Il progetto è ambizioso. Sarà nostra cura da un lato usare un linguaggio semplice e intelligibile (non lasciatevi intimidire dalla nomenclatura latina, utilissima del resto perché uniformemente adottata in tutto il mondo), dall’altro proporre schede ed immagini che permettano di ampliare le proprie conoscenze, e infine offrire anche ai più esperti la rappresentazione di funghi rari o nuovi o ancora spunti per considerazioni e riflessioni su questa materia.

Ci proponiamo quindi di procedere con una cadenza mensile. Ogni mese infatti pubblicheremo 7 schede. Ciascuna scheda è destinata ad accompagnare una o più immagini di sette funghi, più o meno noti, e recherà in alto a sinistra, il mese della sua pubblicazione, un numero progressivo e l’indicazione di un numero di riferimento che è quello tratto da Guide des champignons de France et d’Europe di Regis Courtecuisse e Bernard Duhem, considerato oggi dai micologi europei il testo più esauriente e completo della flora micologica.

Il nome scientifico del fungo al quale la scheda si riferisce è accompagnato dal nome abbreviato degli Autori che hanno provveduto a depositare la prima, originale descrizione del fungo secondo le indicazioni del Codice Internazionale di Nomenclatura Botanica (ICBN). Il nome di tali Autori è convenzionalmente abbreviato. E’ bene ricordare che i funghi si identificano secondo una denominazione binomia: il primo nome si riferisce al Genere, il secondo alla specie (è un po’ come il cognome e il nome di una persona).

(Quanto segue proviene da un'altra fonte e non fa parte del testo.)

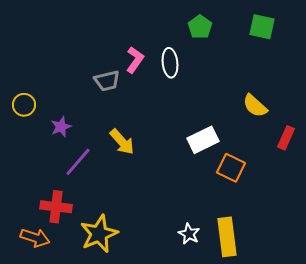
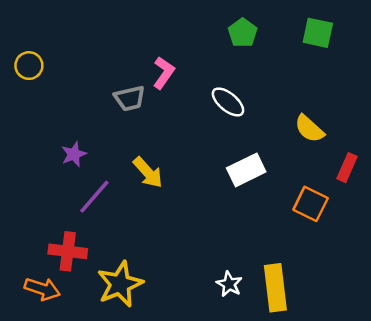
white ellipse: (170, 63) -> (228, 102), moved, turned -44
yellow circle: (24, 105) -> (29, 66), moved
orange square: (231, 168) -> (311, 204), moved

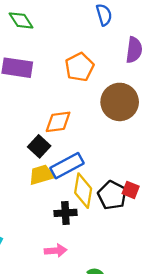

Troviamo quindi brevi note sul significato etimologico del nome del fungo trattato. Riteniamo questi appunti particolarmente utili perché dando la traduzione della denominazione del fungo trattato, sia dal latino che dal greco, si riescono ad evidenziare di primo acchitto alcune caratteristiche tipiche del carpoforo oggetto delle nostre osservazioni.

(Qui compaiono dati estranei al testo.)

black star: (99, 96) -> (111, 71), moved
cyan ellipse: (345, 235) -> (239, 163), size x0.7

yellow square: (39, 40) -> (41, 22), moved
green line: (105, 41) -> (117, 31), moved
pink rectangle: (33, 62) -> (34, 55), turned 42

Segue una parte relativa alla Sistematica; è un po’ l’ “albero genealogico” che permette, con l’ausilio di un buon testo, di definire con buona approssimazione l’identità del fungo reperito.

I Sinonimi vengono indicati per consentire di individuare i funghi anche sui testi e nei trattati più antichi, tenendo presente che la “tassonomia” (scienza che studia la nomenclatura dei funghi) è in continuo divenire e che, a seconda delle ricerche più avanzate, un fungo può passare da un genere all’altro o adottare una denominazione più consona ed attuale.

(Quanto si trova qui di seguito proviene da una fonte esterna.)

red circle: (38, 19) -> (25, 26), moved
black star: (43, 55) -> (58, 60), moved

Una breve nota sulla commestibilità offre al lettore la possibilità di non incorrere in spiacevoli inconvenienti. Quando necessario l’indicazione della commestibilità viene fornita in modo più esauriente nel testo della scheda e, per i funghi velenosi, vengono indicati la sintomatologia, il tempo di incubazione e la prognosi.

La parte centrale della scheda riguarda la descrizione macroscopica e microscopica (quest’ultima limitata alla forma e alle dimensioni della spora) del fungo, il suo habitat, il periodo di crescita.

La scheda si chiude infine con l’elencazione quanto più possibile esauriente ed attuale dei testi che hanno trattato la specie fungina esaminata, con il riferimento alla pagina e all’ eventuale illustrazione, sia che si tratti di un disegno, di una tavola a colori o di un’immagine fotografica.

Ogni 70 schede verrà fornito un indice, per genere e per specie, dei funghi trattati; tale indice verrà poi via via aggiornato.

La pubblicazione periodica, sul sito, delle schede, sarà accompagnata da un articolo che potrò riguardare elementi di biologia, di morfologia di ecologia, di legislazione o argomenti inerenti i singoli generi o cenni di carattere medico intesi ad evitare avvelenamenti, o infine particolari ricette per l’uso gastronomico dei prodotti del bosco.

E poiché la collaborazione è sin da ora aperta a tutti, sarà possibile proporre nuovi temi, avanzare domande in merito alle raccolte effettuate o inviare immagini dei ritrovamenti più interessanti.